## Tekst źródłowy
++++++++++++++++++++
5 czerwca 2024
Na końcu leży początek. Senua’s Saga: Hellblade II - recenzja gry (XSX)
Recenzja gry Senua’s Saga: Hellblade II na XSX
Kod na wczesny dostęp otrzymałem od Xbox Polska. Tekst został w 100% oparty o moje własne doświadczenia z ww. tytułem (11h 16’ rozgrywki).
Najnowsza produkcja Ninja Theory zbiera mieszane oceny, a gracze zostali podzieleni na tych, którzy nie szczędzą słów krytyki dotyczących powtarzalności i mało urozmaiconej rozgrywki, a nawet kroku wstecz względem poprzedniej odsłony oraz grupę, która zbiera przysłowiowe szczęki z podłogi. Wiem, że podsumowanie powinno znajdować na samym końcu recenzji, ale co tam, to mój cyrk i moje małpy, więc bez zbędnego wydłużania wstępu - moi mili, witamy w dziewiątej generacji konsol!
++++++++++++++++++++
## Fragmenty materiału

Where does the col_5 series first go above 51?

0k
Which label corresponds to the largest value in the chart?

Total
++++++++++++++++++++
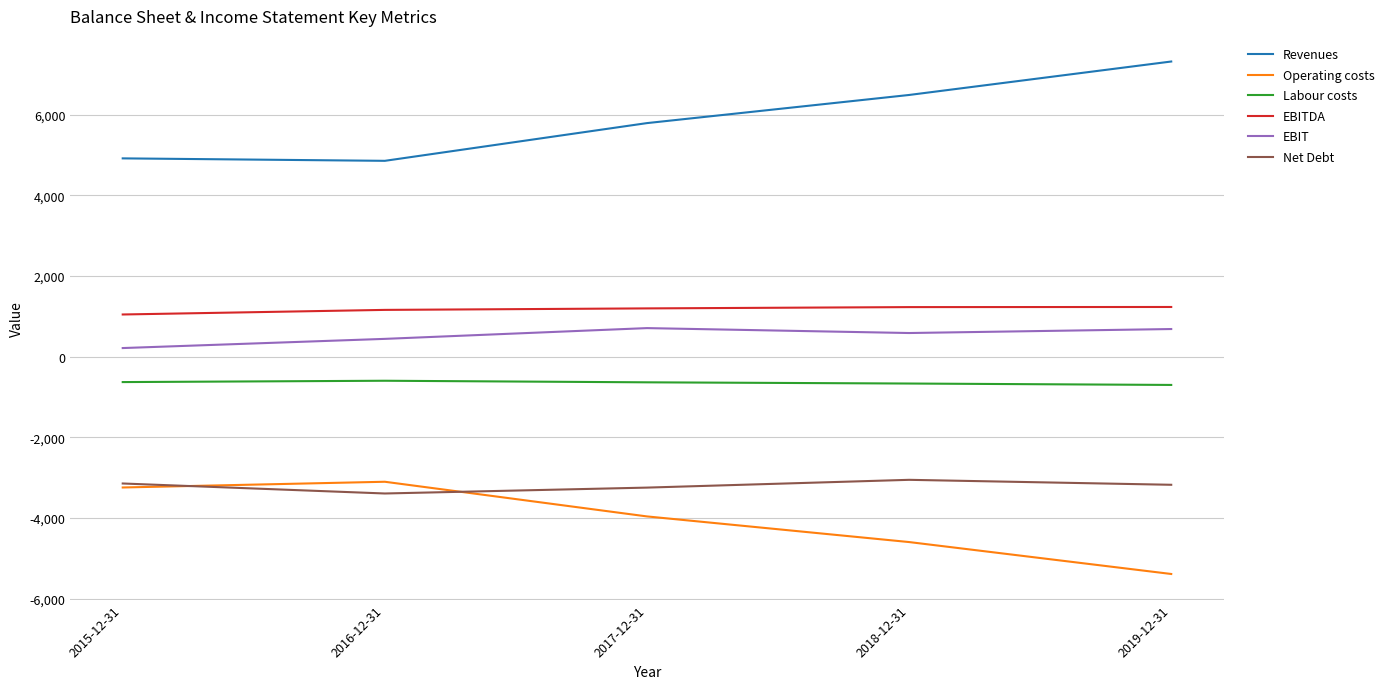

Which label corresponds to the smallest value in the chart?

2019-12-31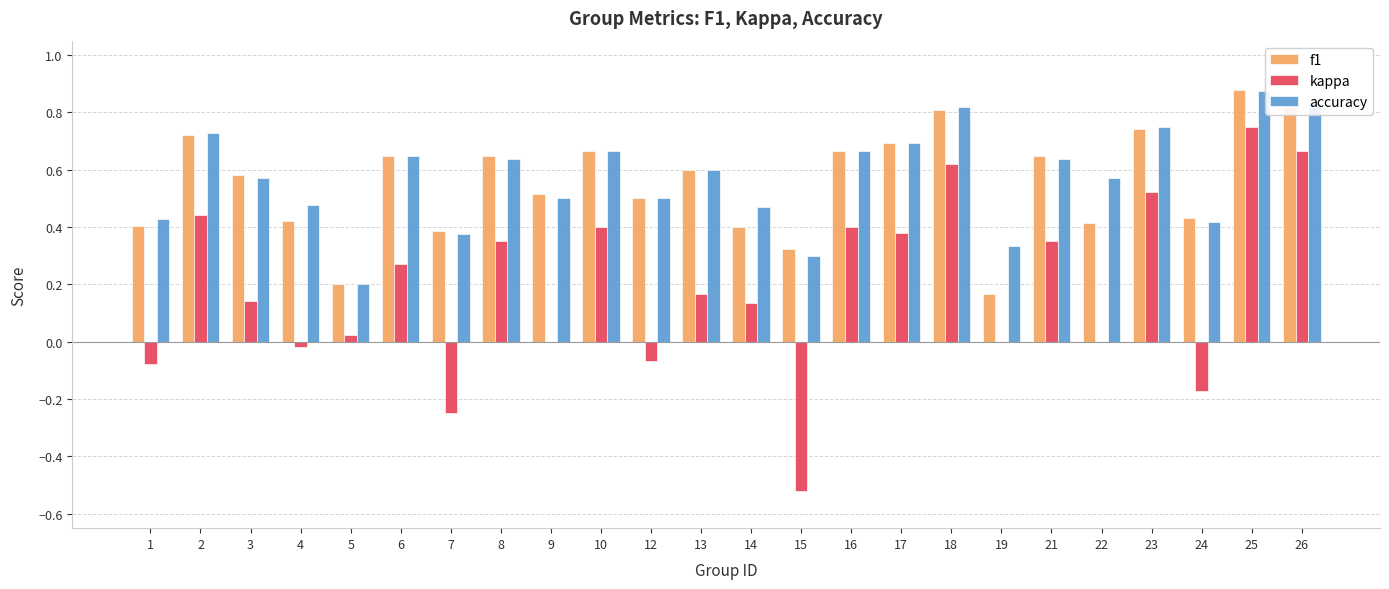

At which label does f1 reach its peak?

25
++++++++++++++++++++
## Treść zadania
Proszę ocenić, czy poniższe stwierdzenia są zgodne z recenzją gry Senua’s Saga: Hellblade II. Przy każdym należy odpowiedzieć „tak” lub „nie” i przytoczyć dosłownie rozstrzygający fragment recenzji.
(a) Kod na wczesny dostęp do gry pochodził od Xbox Polska.
(b) Recenzję oparto na niespełna pięciu godzinach rozgrywki.
(c) Najnowsza produkcja Ninja Theory zbiera jednogłośnie pozytywne oceny.

## Odpowiedź
(a) Tak: „Kod na wczesny dostęp otrzymałem od Xbox Polska.”
(b) Nie: „(11h 16’ rozgrywki)”
(c) Nie: „Najnowsza produkcja Ninja Theory zbiera mieszane oceny”